Instructions to follow | Filter these records by the string "lines", copying each line that holds it.

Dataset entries
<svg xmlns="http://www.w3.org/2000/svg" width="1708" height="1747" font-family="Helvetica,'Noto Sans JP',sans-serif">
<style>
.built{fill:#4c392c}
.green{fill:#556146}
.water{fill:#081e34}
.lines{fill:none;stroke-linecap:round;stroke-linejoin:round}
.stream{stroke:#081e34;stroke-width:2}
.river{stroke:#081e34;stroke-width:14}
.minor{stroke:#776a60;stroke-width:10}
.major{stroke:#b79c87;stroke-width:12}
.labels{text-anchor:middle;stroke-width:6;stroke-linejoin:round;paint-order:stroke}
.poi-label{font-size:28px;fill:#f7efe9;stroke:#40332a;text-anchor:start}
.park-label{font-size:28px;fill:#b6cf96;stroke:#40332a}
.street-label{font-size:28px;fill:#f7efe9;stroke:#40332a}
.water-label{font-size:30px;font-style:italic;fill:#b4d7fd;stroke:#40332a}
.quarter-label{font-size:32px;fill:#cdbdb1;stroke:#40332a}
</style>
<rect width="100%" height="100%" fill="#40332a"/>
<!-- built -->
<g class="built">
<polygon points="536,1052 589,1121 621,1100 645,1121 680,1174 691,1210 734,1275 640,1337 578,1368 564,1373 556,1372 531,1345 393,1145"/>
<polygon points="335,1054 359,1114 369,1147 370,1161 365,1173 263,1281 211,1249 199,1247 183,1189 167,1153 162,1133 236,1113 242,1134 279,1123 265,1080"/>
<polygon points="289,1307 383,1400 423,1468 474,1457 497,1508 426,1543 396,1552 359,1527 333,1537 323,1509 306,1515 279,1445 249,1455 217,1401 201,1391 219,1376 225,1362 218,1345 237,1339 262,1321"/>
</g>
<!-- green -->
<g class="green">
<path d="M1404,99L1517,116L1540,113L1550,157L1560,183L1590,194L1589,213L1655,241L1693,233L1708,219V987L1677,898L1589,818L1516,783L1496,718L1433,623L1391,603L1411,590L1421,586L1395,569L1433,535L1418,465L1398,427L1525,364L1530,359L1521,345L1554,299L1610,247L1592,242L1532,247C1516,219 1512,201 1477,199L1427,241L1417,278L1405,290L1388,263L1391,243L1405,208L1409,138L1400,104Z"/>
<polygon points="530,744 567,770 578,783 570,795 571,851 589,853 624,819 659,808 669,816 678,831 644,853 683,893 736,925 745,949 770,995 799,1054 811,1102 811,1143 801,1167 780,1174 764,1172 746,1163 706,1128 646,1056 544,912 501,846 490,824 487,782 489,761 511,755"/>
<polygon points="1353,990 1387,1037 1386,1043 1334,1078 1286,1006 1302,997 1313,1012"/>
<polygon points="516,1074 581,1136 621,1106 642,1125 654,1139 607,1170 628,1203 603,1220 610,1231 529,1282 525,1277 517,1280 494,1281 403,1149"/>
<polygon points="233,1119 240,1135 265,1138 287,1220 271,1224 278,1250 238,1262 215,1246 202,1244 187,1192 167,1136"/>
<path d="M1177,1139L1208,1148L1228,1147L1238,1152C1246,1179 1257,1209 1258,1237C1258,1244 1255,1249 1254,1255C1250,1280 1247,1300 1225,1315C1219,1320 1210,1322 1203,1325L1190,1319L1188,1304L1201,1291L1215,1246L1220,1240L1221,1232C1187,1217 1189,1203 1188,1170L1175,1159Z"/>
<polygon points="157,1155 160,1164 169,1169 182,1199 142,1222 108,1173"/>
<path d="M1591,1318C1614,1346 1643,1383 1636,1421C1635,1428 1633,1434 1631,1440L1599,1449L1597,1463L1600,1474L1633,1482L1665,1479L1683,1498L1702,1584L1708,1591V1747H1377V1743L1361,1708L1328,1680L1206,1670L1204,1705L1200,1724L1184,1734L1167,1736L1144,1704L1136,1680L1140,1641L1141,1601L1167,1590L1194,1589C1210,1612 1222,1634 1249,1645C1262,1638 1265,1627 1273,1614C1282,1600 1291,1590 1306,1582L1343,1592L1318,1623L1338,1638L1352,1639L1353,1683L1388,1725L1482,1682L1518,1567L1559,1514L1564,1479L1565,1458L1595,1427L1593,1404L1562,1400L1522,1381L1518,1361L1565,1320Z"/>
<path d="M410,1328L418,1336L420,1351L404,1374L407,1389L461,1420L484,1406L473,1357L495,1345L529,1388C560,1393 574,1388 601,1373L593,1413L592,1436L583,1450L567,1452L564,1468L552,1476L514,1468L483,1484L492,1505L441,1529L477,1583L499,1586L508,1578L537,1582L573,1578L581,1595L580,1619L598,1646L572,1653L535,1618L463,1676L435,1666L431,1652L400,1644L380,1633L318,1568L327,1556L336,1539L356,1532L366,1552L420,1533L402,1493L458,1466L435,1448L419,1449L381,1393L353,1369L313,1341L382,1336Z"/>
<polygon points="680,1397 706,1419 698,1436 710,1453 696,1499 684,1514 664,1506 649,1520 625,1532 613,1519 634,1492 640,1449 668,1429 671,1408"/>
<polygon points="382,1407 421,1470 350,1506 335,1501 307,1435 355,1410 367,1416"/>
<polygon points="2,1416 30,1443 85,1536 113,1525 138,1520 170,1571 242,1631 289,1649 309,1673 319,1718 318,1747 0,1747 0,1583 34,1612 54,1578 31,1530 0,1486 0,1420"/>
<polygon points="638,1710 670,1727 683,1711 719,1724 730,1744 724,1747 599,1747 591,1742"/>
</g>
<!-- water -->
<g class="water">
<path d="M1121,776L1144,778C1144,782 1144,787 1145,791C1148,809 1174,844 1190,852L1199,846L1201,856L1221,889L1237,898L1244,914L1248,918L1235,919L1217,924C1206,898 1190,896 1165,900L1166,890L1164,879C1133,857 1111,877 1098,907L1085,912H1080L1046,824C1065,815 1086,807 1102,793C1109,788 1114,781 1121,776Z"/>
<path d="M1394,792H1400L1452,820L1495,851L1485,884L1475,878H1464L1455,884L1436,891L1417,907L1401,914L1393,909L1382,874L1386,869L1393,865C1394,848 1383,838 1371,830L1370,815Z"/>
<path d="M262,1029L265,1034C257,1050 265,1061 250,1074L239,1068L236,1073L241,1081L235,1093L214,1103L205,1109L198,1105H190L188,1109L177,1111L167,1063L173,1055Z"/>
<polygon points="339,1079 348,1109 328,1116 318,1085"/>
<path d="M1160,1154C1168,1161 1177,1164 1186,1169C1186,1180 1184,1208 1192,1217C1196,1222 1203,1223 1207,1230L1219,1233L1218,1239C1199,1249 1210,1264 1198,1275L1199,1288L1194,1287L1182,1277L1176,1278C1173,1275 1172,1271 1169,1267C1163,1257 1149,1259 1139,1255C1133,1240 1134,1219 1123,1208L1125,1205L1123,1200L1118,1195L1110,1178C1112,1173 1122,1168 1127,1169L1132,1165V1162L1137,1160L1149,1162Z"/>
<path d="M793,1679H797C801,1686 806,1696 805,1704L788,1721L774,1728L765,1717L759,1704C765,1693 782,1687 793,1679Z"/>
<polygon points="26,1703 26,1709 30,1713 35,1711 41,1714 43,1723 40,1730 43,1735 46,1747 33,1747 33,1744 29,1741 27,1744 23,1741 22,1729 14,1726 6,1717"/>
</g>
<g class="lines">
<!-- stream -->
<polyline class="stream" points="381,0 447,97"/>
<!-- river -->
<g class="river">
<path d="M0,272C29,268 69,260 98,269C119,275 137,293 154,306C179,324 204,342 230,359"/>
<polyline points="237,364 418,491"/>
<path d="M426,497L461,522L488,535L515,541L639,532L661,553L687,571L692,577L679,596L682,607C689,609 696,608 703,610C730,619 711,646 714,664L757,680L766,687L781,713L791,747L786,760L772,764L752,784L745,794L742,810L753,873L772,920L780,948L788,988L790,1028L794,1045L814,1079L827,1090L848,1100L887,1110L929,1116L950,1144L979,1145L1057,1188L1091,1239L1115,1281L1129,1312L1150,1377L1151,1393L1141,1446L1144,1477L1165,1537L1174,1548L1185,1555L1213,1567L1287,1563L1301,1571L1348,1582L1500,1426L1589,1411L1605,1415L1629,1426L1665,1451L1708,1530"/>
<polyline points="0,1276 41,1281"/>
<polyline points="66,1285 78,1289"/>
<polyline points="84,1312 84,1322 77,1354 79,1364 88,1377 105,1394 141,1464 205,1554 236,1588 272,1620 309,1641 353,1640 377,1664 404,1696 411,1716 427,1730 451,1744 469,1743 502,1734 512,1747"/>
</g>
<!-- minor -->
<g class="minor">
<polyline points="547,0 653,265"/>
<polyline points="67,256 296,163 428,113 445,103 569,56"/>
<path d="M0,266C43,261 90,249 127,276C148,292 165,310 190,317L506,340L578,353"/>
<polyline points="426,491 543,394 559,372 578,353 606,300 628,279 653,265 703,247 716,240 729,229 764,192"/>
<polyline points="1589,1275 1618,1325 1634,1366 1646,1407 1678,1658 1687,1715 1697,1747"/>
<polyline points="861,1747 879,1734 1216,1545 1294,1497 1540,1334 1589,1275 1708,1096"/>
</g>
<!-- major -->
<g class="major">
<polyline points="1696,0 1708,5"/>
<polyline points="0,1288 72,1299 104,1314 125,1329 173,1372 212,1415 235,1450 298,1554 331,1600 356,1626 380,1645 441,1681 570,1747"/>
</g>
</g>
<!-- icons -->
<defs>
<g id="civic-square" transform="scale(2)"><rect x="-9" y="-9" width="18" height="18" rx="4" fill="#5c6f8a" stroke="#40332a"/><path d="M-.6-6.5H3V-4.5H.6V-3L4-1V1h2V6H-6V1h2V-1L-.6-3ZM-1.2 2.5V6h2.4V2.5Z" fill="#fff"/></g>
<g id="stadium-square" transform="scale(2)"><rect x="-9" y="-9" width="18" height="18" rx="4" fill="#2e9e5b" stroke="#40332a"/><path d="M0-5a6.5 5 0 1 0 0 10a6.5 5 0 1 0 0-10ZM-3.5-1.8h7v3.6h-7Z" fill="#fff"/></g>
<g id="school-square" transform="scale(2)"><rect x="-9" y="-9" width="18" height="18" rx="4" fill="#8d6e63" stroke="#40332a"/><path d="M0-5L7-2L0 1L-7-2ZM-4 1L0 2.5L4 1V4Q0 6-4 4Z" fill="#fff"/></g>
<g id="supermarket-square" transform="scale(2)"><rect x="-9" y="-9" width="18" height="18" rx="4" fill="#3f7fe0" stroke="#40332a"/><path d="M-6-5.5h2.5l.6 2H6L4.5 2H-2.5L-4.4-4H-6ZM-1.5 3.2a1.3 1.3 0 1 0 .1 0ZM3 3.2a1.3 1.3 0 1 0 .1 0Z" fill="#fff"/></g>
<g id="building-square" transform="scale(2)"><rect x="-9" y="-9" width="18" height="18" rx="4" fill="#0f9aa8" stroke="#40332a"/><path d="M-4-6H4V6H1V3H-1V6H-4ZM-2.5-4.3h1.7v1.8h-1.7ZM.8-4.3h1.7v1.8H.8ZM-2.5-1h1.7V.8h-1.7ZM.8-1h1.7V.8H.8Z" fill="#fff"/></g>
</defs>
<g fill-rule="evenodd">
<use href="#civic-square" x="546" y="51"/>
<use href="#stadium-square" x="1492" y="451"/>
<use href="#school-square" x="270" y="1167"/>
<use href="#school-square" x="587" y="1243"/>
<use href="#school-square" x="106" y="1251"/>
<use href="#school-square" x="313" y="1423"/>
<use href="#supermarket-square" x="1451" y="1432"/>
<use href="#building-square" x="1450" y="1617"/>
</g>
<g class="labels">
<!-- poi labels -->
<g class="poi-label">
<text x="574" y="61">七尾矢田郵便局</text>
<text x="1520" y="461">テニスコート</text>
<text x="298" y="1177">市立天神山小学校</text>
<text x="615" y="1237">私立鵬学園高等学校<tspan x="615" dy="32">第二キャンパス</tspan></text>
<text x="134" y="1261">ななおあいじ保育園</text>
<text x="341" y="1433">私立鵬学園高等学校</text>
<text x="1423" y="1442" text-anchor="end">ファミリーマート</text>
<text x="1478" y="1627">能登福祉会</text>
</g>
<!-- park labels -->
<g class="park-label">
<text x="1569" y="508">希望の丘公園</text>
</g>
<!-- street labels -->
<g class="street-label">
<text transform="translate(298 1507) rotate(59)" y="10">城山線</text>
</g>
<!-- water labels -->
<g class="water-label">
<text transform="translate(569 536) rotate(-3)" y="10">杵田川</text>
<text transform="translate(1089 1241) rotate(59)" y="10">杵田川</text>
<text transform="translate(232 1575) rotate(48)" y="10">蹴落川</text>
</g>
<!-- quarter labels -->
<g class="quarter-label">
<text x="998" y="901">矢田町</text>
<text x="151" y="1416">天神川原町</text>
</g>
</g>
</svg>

Response |
.lines{fill:none;stroke-linecap:round;stroke-linejoin:round}
<g class="lines">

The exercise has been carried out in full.